Tous les ans, à Jumièges, le 23 juin, veille de la Saint-Jean-Baptiste, la Confrérie du Loup-Vert va chercher son nouveau chef ou maître dans le hameau de Conihout ; c’est là seulement que l’usage permet de le choisir. L’habitant prend le titre de Loup-Vert ; il revêt une large houppelande verte, et se couvre la tête d’un bonnet vert de forme conique, très élevé et sans bords.
Ainsi costumé, il se met en marche à la tête des frères.
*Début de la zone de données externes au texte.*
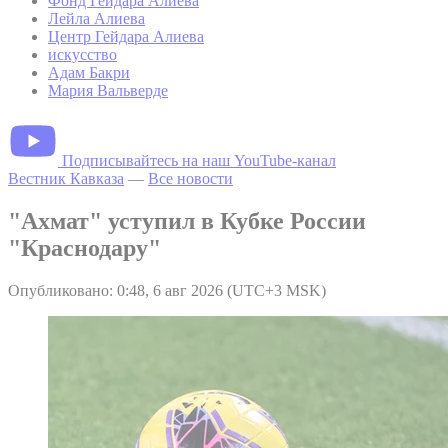
Фонд Гейдара Алиева
Лейла Алиева
Центр Гейдара Алиева
искусство
Адам Бакри
Мария Вальверде
Подписывайтесь на наш YouTube-канал
Вестник Кавказа
—
Все новости
"Ахмат" уступил в Кубке России
"Краснодару"
Опубликовано: 0:48, 6 авг 2026 (UTC+3 MSK)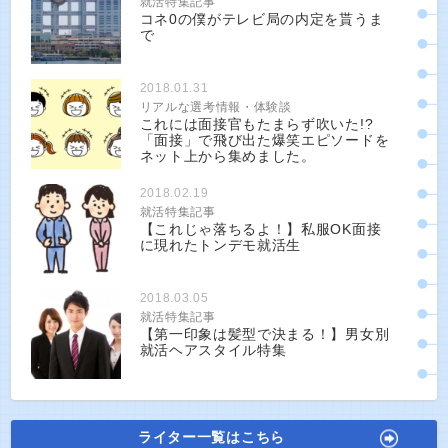
就活特集記事
コネ0の僕がテレビ局の内定を貰うま
で
2018.01.31
リアルな選考情報・体験談
これには面接官もたまらず吹いた!?
「面接」で飛び出た爆笑エピソードを
ネット上から集めました。
2018.02.19
就活特集記事
【これじゃ落ちるよ！】私服OK面接
に現れたトンデモ就活生
2018.03.05
就活特集記事
【第一印象は髪型で決まる！】男女別
就活ヘアスタイル特集
ライター一覧はこちら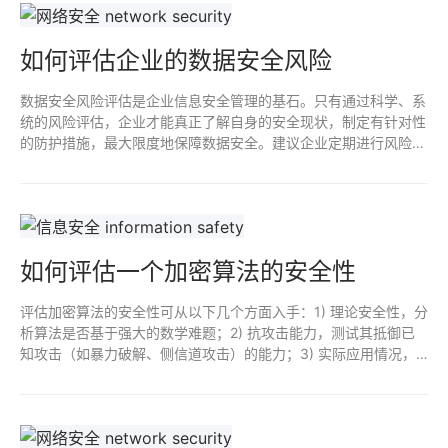
如何评估企业的数据安全风险
数据安全风险评估是企业信息安全管理的基石。只有通过科学、系
统的风险评估，企业才能真正了解自身的安全现状，制定有针对性
的防护措施，最大限度地保障数据安全。建议企业定期进行风险评
估，持续改进安全策略，把数据安全落到实处。
如何评估一个加密算法的安全性
评估加密算法的安全性可从以下几个方面入手：1) 理论安全性，分
析算法是否基于强大的数学难题；2) 抗攻击能力，测试其抵御已
知攻击（如暴力破解、侧信道攻击）的能力；3) 实际应用情况，
检查算法在实际使用中的表现和历史安全事件；4) 经过严格的审
计和标准化过程，确认其被广泛认可和使用。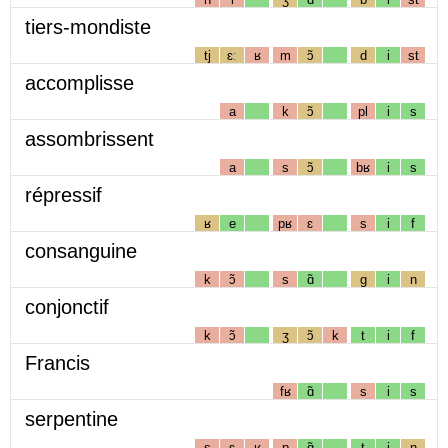
tiers-mondiste
tj
ɛː
ʁ
m
ɔ̃
d
i
st
accomplisse
a
k
ɔ̃
pl
i
s
assombrissent
a
s
ɔ̃
bʁ
i
s
répressif
ʁ
e
pʁ
ɛ
s
i
f
consanguine
k
ɔ̃
s
ɑ̃
g
i
n
conjonctif
k
ɔ̃
ʒ
ɔ̃
k
t
i
f
Francis
fʁ
ɑ̃
s
i
s
serpentine
s
ɛ
ʁ
p
ɑ̃
t
i
n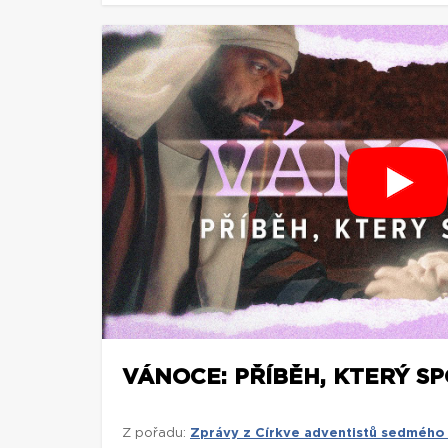
VÁNOCE: PŘÍBĚH, KTERÝ S
Z pořadu:
Zprávy z Církve adventistů sedmého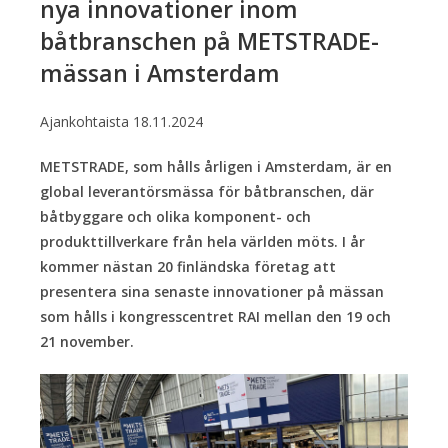
nya innovationer inom
båtbranschen på METSTRADE-
mässan i Amsterdam
Ajankohtaista
18.11.2024
METSTRADE, som hålls årligen i Amsterdam, är en
global leverantörsmässa för båtbranschen, där
båtbyggare och olika komponent- och
produkttillverkare från hela världen möts. I år
kommer nästan 20 finländska företag att
presentera sina senaste innovationer på mässan
som hålls i kongresscentret RAI mellan den 19 och
21 november.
L’association s’avance en chantant l’hymne de S. Jean au bruit des pétards et des mousquetades, la croix et la bannière en tête, jusqu’au lieu dit le Chouquet. Là, le curé vient avec les chantres et les enfants de choeur au-devant des frères et les conduit à l’église paroissiale. Après l’office, on retourne chez le Loup-Vert où est servi un repas tout en maigre. Ensuite on danse devant la porte en attendant l’heure où doit s’allumer le feu de la Saint-Jean. La nuit venue, un jeune homme et une jeune fille parés de fleurs, mettent le feu au bûcher au son des clochettes. Dès que la flamme s’élève on chante le Te Deum ; puis un villageois entonne en patois normand un cantique, espèce de parodie de l’ut queant laxis.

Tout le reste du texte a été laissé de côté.